#dirittoerovescio: sesso con docente. Dove inizia l’abuso? | scirokko.it

La questione odierna attiene la liceità di un rapporto sessuale consumato tra un insegnante ed una sua alunna appena diciottenne, dal carattere emotivamente instabile e problematico e per questo sin da piccola in osservazione.
La madre della ragazza, venutane casualmente a conoscenza, vorrebbe denunciare l’uomo ma teme che la figlia possa crollare psicologicamente vedendosi scoperta.

La problematica da risolvere in punto di diritto ruota esclusivamente intorno alla validità del consenso all’atto sessuale prestato dalla ragazza.

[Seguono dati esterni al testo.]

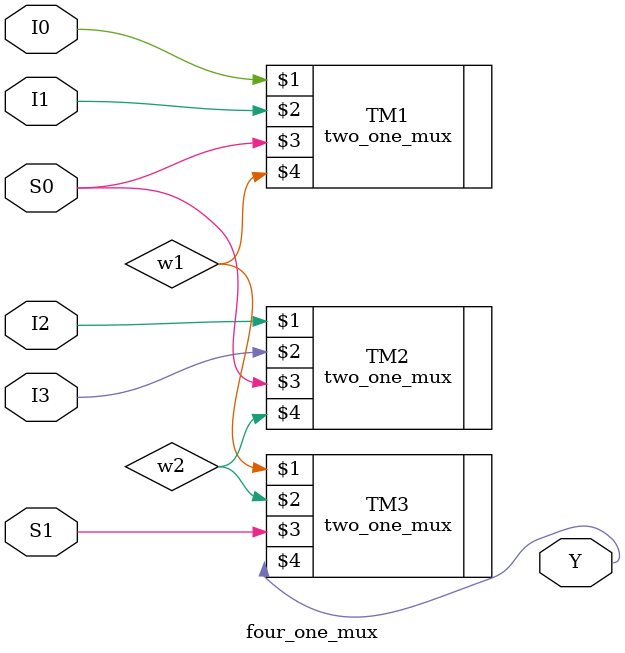
<source format=v>
module four_one_mux (I0,I1,I2,I3,S0,S1,Y);
 
   input I0,I1,I2,I3,S0,S1;
   output Y;
   
   wire w1,w2;
   
   two_one_mux TM1 (I0,I1,S0,w1);
   two_one_mux TM2 (I2,I3,S0,w2);
   two_one_mux TM3 (w1,w2,S1,Y);

endmodule

</source>
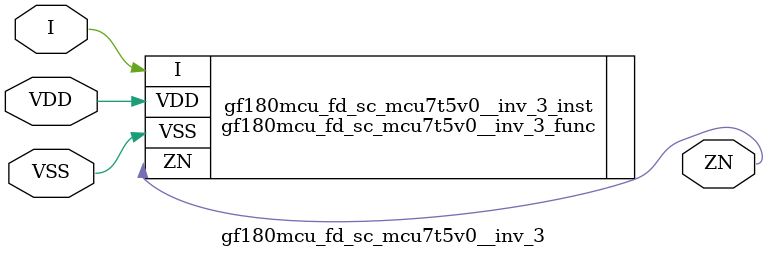
<source format=v>

module gf180mcu_fd_sc_mcu7t5v0__inv_3( I, ZN, VDD, VSS );
input I;
inout VDD, VSS;
output ZN;

   `ifdef FUNCTIONAL  //  functional //

	gf180mcu_fd_sc_mcu7t5v0__inv_3_func gf180mcu_fd_sc_mcu7t5v0__inv_3_behav_inst(.I(I),.ZN(ZN),.VDD(VDD),.VSS(VSS));

   `else

	gf180mcu_fd_sc_mcu7t5v0__inv_3_func gf180mcu_fd_sc_mcu7t5v0__inv_3_inst(.I(I),.ZN(ZN),.VDD(VDD),.VSS(VSS));

	// spec_gates_begin


	// spec_gates_end



   specify

	// specify_block_begin

	// comb arc I --> ZN
	 (I => ZN) = (1.0,1.0);

	// specify_block_end

   endspecify

   `endif

endmodule

</source>
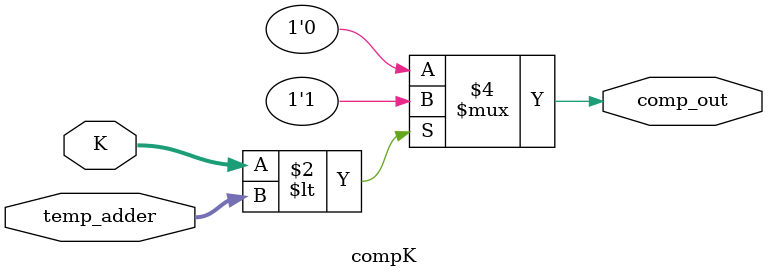
<source format=sv>
/*	
   ===================================================================
   Module Name  : compK
   Author: CINVESTAV   
   Filename     : compK.sv
   Type         : Verilog Module
   Author: CINVESTAV
   Description  : Modulo de comparacion
                  
                  Version     : 1.0
   Data        : 24 May 2024
   Revision    : -
   Reviser     : -		

*/
module compK 
(		
   input reg [5:0] K,
   input reg [5:0] temp_adder,  
	output reg comp_out	
);

always@ (*) begin

   if (K < temp_adder) begin
      comp_out= 1'b1;      
   end 
   else 
      comp_out= 1'b0;      
end 

endmodule 
</source>
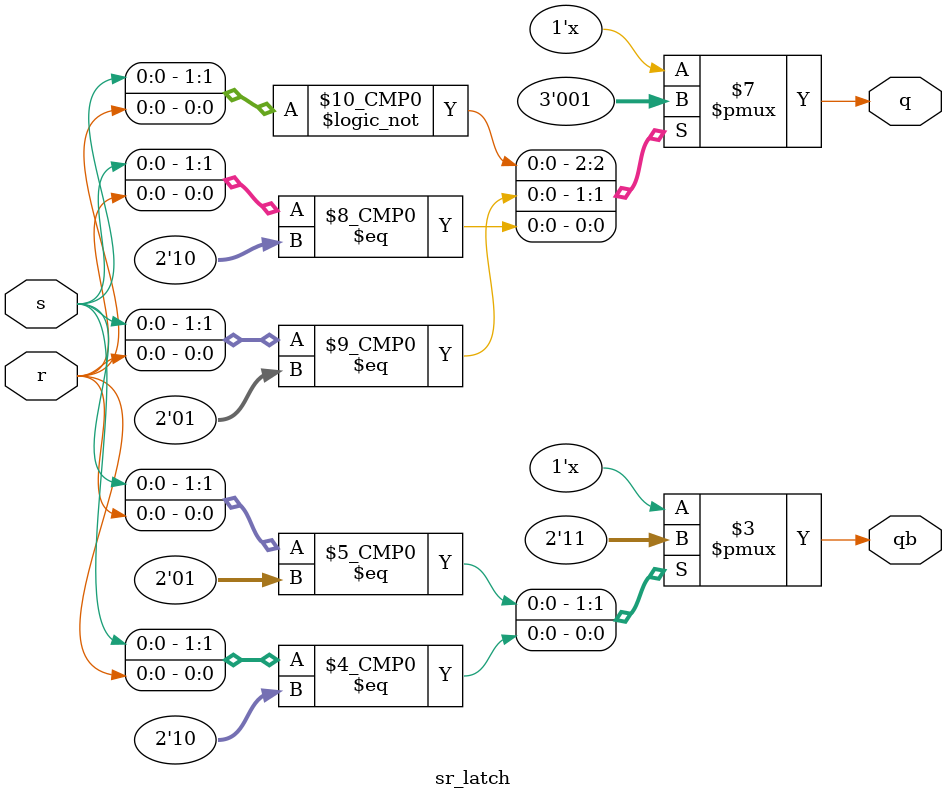
<source format=v>
module sr_latch(s,r,q,qb);
input s,r;
output reg q,qb;

always@(*)
begin
	case({s,r})
		2'b00: q<=0;  
		2'b01: begin q<=1'b0; qb<=1'b1; end
		2'b10: begin q<=1'b1; qb<=~1'b0; end
		2'b11: begin q<=1'bx; qb<=1'bx; end
	endcase
end
endmodule

</source>
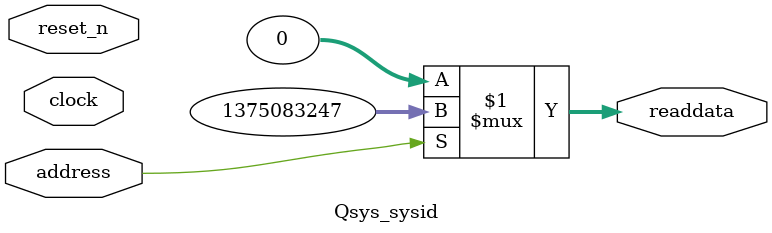
<source format=v>

`timescale 1ns / 1ps
// synthesis translate_on

// turn off superfluous verilog processor warnings 
// altera message_level Level1 
// altera message_off 10034 10035 10036 10037 10230 10240 10030 

module Qsys_sysid (
               // inputs:
                address,
                clock,
                reset_n,

               // outputs:
                readdata
             )
;

  output  [ 31: 0] readdata;
  input            address;
  input            clock;
  input            reset_n;

  wire    [ 31: 0] readdata;
  //control_slave, which is an e_avalon_slave
  assign readdata = address ? 1375083247 : 0;

endmodule




</source>
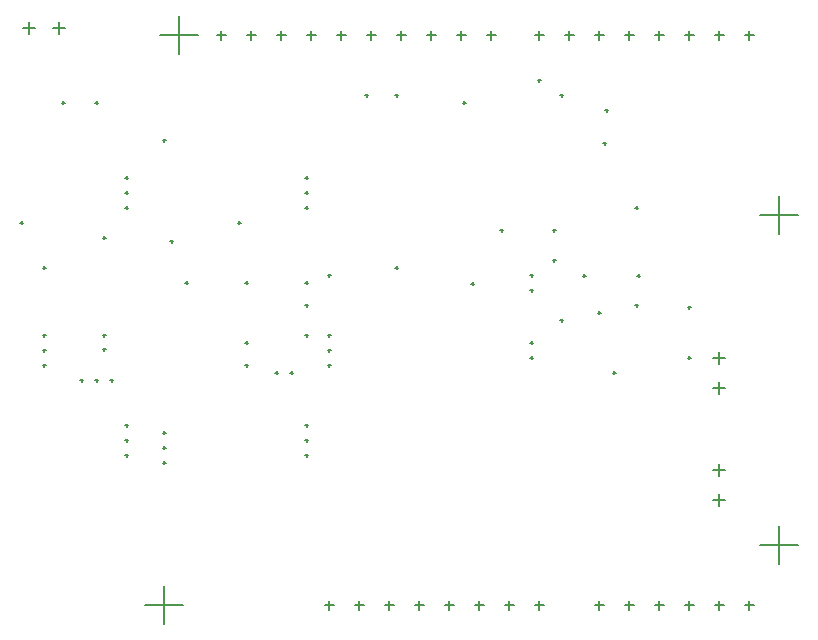
<source format=gbr>
%TF.GenerationSoftware,Altium Limited,Altium Designer,19.1.8 (144)*%
G04 Layer_Color=128*
%FSLAX26Y26*%
%MOIN*%
%TF.FileFunction,Drillmap*%
%TF.Part,Single*%
G01*
G75*
%TA.AperFunction,NonConductor*%
%ADD44C,0.005000*%
D44*
X79921Y2025000D02*
X120079D01*
X100000Y2004921D02*
Y2045079D01*
X179921Y2025000D02*
X220079D01*
X200000Y2004921D02*
Y2045079D01*
X2379921Y825000D02*
X2420079D01*
X2400000Y804921D02*
Y845079D01*
X2379921Y925000D02*
X2420079D01*
X2400000Y904921D02*
Y945079D01*
X2379921Y450000D02*
X2420079D01*
X2400000Y429921D02*
Y470079D01*
X2379921Y550000D02*
X2420079D01*
X2400000Y529921D02*
Y570079D01*
X1585000Y100000D02*
X1615000D01*
X1600000Y85000D02*
Y115000D01*
X1685000Y100000D02*
X1715000D01*
X1700000Y85000D02*
Y115000D01*
X1085000Y100000D02*
X1115000D01*
X1100000Y85000D02*
Y115000D01*
X1185000Y100000D02*
X1215000D01*
X1200000Y85000D02*
Y115000D01*
X1285000Y100000D02*
X1315000D01*
X1300000Y85000D02*
Y115000D01*
X1385000Y100000D02*
X1415000D01*
X1400000Y85000D02*
Y115000D01*
X1485000Y100000D02*
X1515000D01*
X1500000Y85000D02*
Y115000D01*
X1785000Y100000D02*
X1815000D01*
X1800000Y85000D02*
Y115000D01*
X2285000Y2000000D02*
X2315000D01*
X2300000Y1985000D02*
Y2015000D01*
X2385000Y2000000D02*
X2415000D01*
X2400000Y1985000D02*
Y2015000D01*
X1785000Y2000000D02*
X1815000D01*
X1800000Y1985000D02*
Y2015000D01*
X1885000Y2000000D02*
X1915000D01*
X1900000Y1985000D02*
Y2015000D01*
X1985000Y2000000D02*
X2015000D01*
X2000000Y1985000D02*
Y2015000D01*
X2085000Y2000000D02*
X2115000D01*
X2100000Y1985000D02*
Y2015000D01*
X2185000Y2000000D02*
X2215000D01*
X2200000Y1985000D02*
Y2015000D01*
X2485000Y2000000D02*
X2515000D01*
X2500000Y1985000D02*
Y2015000D01*
X725000Y2000000D02*
X755000D01*
X740000Y1985000D02*
Y2015000D01*
X825000Y2000000D02*
X855000D01*
X840000Y1985000D02*
Y2015000D01*
X925000Y2000000D02*
X955000D01*
X940000Y1985000D02*
Y2015000D01*
X1025000Y2000000D02*
X1055000D01*
X1040000Y1985000D02*
Y2015000D01*
X1125000Y2000000D02*
X1155000D01*
X1140000Y1985000D02*
Y2015000D01*
X1225000Y2000000D02*
X1255000D01*
X1240000Y1985000D02*
Y2015000D01*
X1325000Y2000000D02*
X1355000D01*
X1340000Y1985000D02*
Y2015000D01*
X1425000Y2000000D02*
X1455000D01*
X1440000Y1985000D02*
Y2015000D01*
X1525000Y2000000D02*
X1555000D01*
X1540000Y1985000D02*
Y2015000D01*
X1625000Y2000000D02*
X1655000D01*
X1640000Y1985000D02*
Y2015000D01*
X2485000Y100000D02*
X2515000D01*
X2500000Y85000D02*
Y115000D01*
X2385000Y100000D02*
X2415000D01*
X2400000Y85000D02*
Y115000D01*
X2285000Y100000D02*
X2315000D01*
X2300000Y85000D02*
Y115000D01*
X2185000Y100000D02*
X2215000D01*
X2200000Y85000D02*
Y115000D01*
X2085000Y100000D02*
X2115000D01*
X2100000Y85000D02*
Y115000D01*
X1985000Y100000D02*
X2015000D01*
X2000000Y85000D02*
Y115000D01*
X537008Y2000000D02*
X662992D01*
X600000Y1937008D02*
Y2062992D01*
X487008Y100000D02*
X612992D01*
X550000Y37008D02*
Y162992D01*
X2537008Y1400000D02*
X2662992D01*
X2600000Y1337008D02*
Y1462992D01*
X2537008Y300000D02*
X2662992D01*
X2600000Y237008D02*
Y362992D01*
X970000Y875000D02*
X980000D01*
X975000Y870000D02*
Y880000D01*
X1095000Y900000D02*
X1105000D01*
X1100000Y895000D02*
Y905000D01*
X1095000Y950000D02*
X1105000D01*
X1100000Y945000D02*
Y955000D01*
X1095000Y1000000D02*
X1105000D01*
X1100000Y995000D02*
Y1005000D01*
X920000Y875000D02*
X930000D01*
X925000Y870000D02*
Y880000D01*
X370000Y850000D02*
X380000D01*
X375000Y845000D02*
Y855000D01*
X320000Y850000D02*
X330000D01*
X325000Y845000D02*
Y855000D01*
X270000Y850000D02*
X280000D01*
X275000Y845000D02*
Y855000D01*
X145000Y1000000D02*
X155000D01*
X150000Y995000D02*
Y1005000D01*
X145000Y900000D02*
X155000D01*
X150000Y895000D02*
Y905000D01*
X145000Y950000D02*
X155000D01*
X150000Y945000D02*
Y955000D01*
X2120000Y1100000D02*
X2130000D01*
X2125000Y1095000D02*
Y1105000D01*
X2295000Y1092913D02*
X2305000D01*
X2300000Y1087913D02*
Y1097913D01*
X2295000Y925000D02*
X2305000D01*
X2300000Y920000D02*
Y930000D01*
X1995000Y1075000D02*
X2005000D01*
X2000000Y1070000D02*
Y1080000D01*
X2044497Y875000D02*
X2054497D01*
X2049497Y870000D02*
Y880000D01*
X1020000Y1100000D02*
X1030000D01*
X1025000Y1095000D02*
Y1105000D01*
X1020000Y1175000D02*
X1030000D01*
X1025000Y1170000D02*
Y1180000D01*
X1020000Y1000000D02*
X1030000D01*
X1025000Y995000D02*
Y1005000D01*
X1020000Y1525000D02*
X1030000D01*
X1025000Y1520000D02*
Y1530000D01*
X1020000Y1475000D02*
X1030000D01*
X1025000Y1470000D02*
Y1480000D01*
X1020000Y1425000D02*
X1030000D01*
X1025000Y1420000D02*
Y1430000D01*
X1020000Y600000D02*
X1030000D01*
X1025000Y595000D02*
Y605000D01*
X1020000Y650000D02*
X1030000D01*
X1025000Y645000D02*
Y655000D01*
X1020000Y700000D02*
X1030000D01*
X1025000Y695000D02*
Y705000D01*
X545000Y575000D02*
X555000D01*
X550000Y570000D02*
Y580000D01*
X545000Y625000D02*
X555000D01*
X550000Y620000D02*
Y630000D01*
X545000Y675000D02*
X555000D01*
X550000Y670000D02*
Y680000D01*
X545000Y1650000D02*
X555000D01*
X550000Y1645000D02*
Y1655000D01*
X420000Y600000D02*
X430000D01*
X425000Y595000D02*
Y605000D01*
X420000Y650000D02*
X430000D01*
X425000Y645000D02*
Y655000D01*
X420000Y700000D02*
X430000D01*
X425000Y695000D02*
Y705000D01*
X420000Y1425000D02*
X430000D01*
X425000Y1420000D02*
Y1430000D01*
X420000Y1475000D02*
X430000D01*
X425000Y1470000D02*
Y1480000D01*
X420000Y1525000D02*
X430000D01*
X425000Y1520000D02*
Y1530000D01*
X1320000Y1225000D02*
X1330000D01*
X1325000Y1220000D02*
Y1230000D01*
X570000Y1313284D02*
X580000D01*
X575000Y1308284D02*
Y1318284D01*
X70000Y1375000D02*
X80000D01*
X75000Y1370000D02*
Y1380000D01*
X1670000Y1350000D02*
X1680000D01*
X1675000Y1345000D02*
Y1355000D01*
X1870000Y1050000D02*
X1880000D01*
X1875000Y1045000D02*
Y1055000D01*
X1770000Y1150000D02*
X1780000D01*
X1775000Y1145000D02*
Y1155000D01*
X1770000Y1200000D02*
X1780000D01*
X1775000Y1195000D02*
Y1205000D01*
X795000Y1375000D02*
X805000D01*
X800000Y1370000D02*
Y1380000D01*
X1220000Y1800000D02*
X1230000D01*
X1225000Y1795000D02*
Y1805000D01*
X1320000Y1800000D02*
X1330000D01*
X1325000Y1795000D02*
Y1805000D01*
X2120000Y1425000D02*
X2130000D01*
X2125000Y1420000D02*
Y1430000D01*
X345000Y1325000D02*
X355000D01*
X350000Y1320000D02*
Y1330000D01*
X1545000Y1775000D02*
X1555000D01*
X1550000Y1770000D02*
Y1780000D01*
X1845000Y1350000D02*
X1855000D01*
X1850000Y1345000D02*
Y1355000D01*
X1845000Y1250000D02*
X1855000D01*
X1850000Y1245000D02*
Y1255000D01*
X1770000Y925000D02*
X1780000D01*
X1775000Y920000D02*
Y930000D01*
X1770000Y975000D02*
X1780000D01*
X1775000Y970000D02*
Y980000D01*
X820000Y900000D02*
X830000D01*
X825000Y895000D02*
Y905000D01*
X820000Y975000D02*
X830000D01*
X825000Y970000D02*
Y980000D01*
X2020000Y1750000D02*
X2030000D01*
X2025000Y1745000D02*
Y1755000D01*
X1795000Y1850000D02*
X1805000D01*
X1800000Y1845000D02*
Y1855000D01*
X345000Y953543D02*
X355000D01*
X350000Y948543D02*
Y958543D01*
X345000Y1000000D02*
X355000D01*
X350000Y995000D02*
Y1005000D01*
X820000Y1175000D02*
X830000D01*
X825000Y1170000D02*
Y1180000D01*
X620000Y1175000D02*
X630000D01*
X625000Y1170000D02*
Y1180000D01*
X2127087Y1197916D02*
X2137087D01*
X2132087Y1192916D02*
Y1202916D01*
X1945000Y1198032D02*
X1955000D01*
X1950000Y1193032D02*
Y1203032D01*
X1573543Y1171457D02*
X1583543D01*
X1578543Y1166457D02*
Y1176457D01*
X1095000Y1200000D02*
X1105000D01*
X1100000Y1195000D02*
Y1205000D01*
X207599Y1774016D02*
X217599D01*
X212599Y1769016D02*
Y1779016D01*
X320000Y1775000D02*
X330000D01*
X325000Y1770000D02*
Y1780000D01*
X1870000Y1800000D02*
X1880000D01*
X1875000Y1795000D02*
Y1805000D01*
X2012913Y1639583D02*
X2022913D01*
X2017913Y1634583D02*
Y1644583D01*
X145000Y1225000D02*
X155000D01*
X150000Y1220000D02*
Y1230000D01*
%TF.MD5,5c717f176f3413421371fb7141af3f2b*%
M02*

</source>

E’ facile (forse fin troppo) ritenere che il ruolo di insegnante abbia posto l’uomo in una certa posizione di supremazia psicologica; del resto, questo particolare rapporto interpersonale si innesta in un soggetto già fragile, affetto da “disturbo di personalità emotivamente instabile” (non è chiaro se questa circostanza fosse nota all’insegnante).

In ogni caso, la tutela della condizione di inferiorità psichica del soggetto nel rapporto sessuale prescinde da uno stato patologico di tipo organico ed è prevista come specifica causa di invalidazione del consenso all’atto sessuale, che non si ricollega necessariamente a deficienze psichiche ma che può dipendere anche da particolari situazioni ambientali, la cui intensità sia capace di incidere sui poteri di resistenza della voglia altrui (v., Cass. Pen., III, 3055, 1992).

Peraltro, in tema di violenza sessuale per induzione (art. 609 bis, II comma, c.p.), l’abuso dell’altrui condizione di inferiorità è configurabile anche in presenza di una condotta meramente omissiva del soggetto agente, il quale pur percependo la condizione di inferiorità psichica del partner, ne accetti le avances omettendo di attivarsi a salvaguardia dell’altra persona.

Per contro, v’è da rilevare come il mero dato anagrafico non comporti di per sé la sussistenza di una condizione di inferiorità fisica o psichica (cfr., Cass. Pen., III, 16843, 2008) e dunque questo tipo di indagine sarà inevitabilmente oggetto di un approfondimento istruttorio particolarmente rigoroso e a tratti probabilmente sgradevole per la persona offesa.

Il reato è, di norma, procedibile a querela nel termine di mesi sei dalla data del commesso reato e la querela non è revocabile.

Né per cultura né per professione potrei dare un giudizio sul fatto in sè; neppure sono in grado di suggerire alla Signora il percorso più corretto da intraprendere per gestire al meglio il rapporto con la figlia.

Esistono strutture qualificate e specializzate in materia alle quali consiglio di rivolgersi.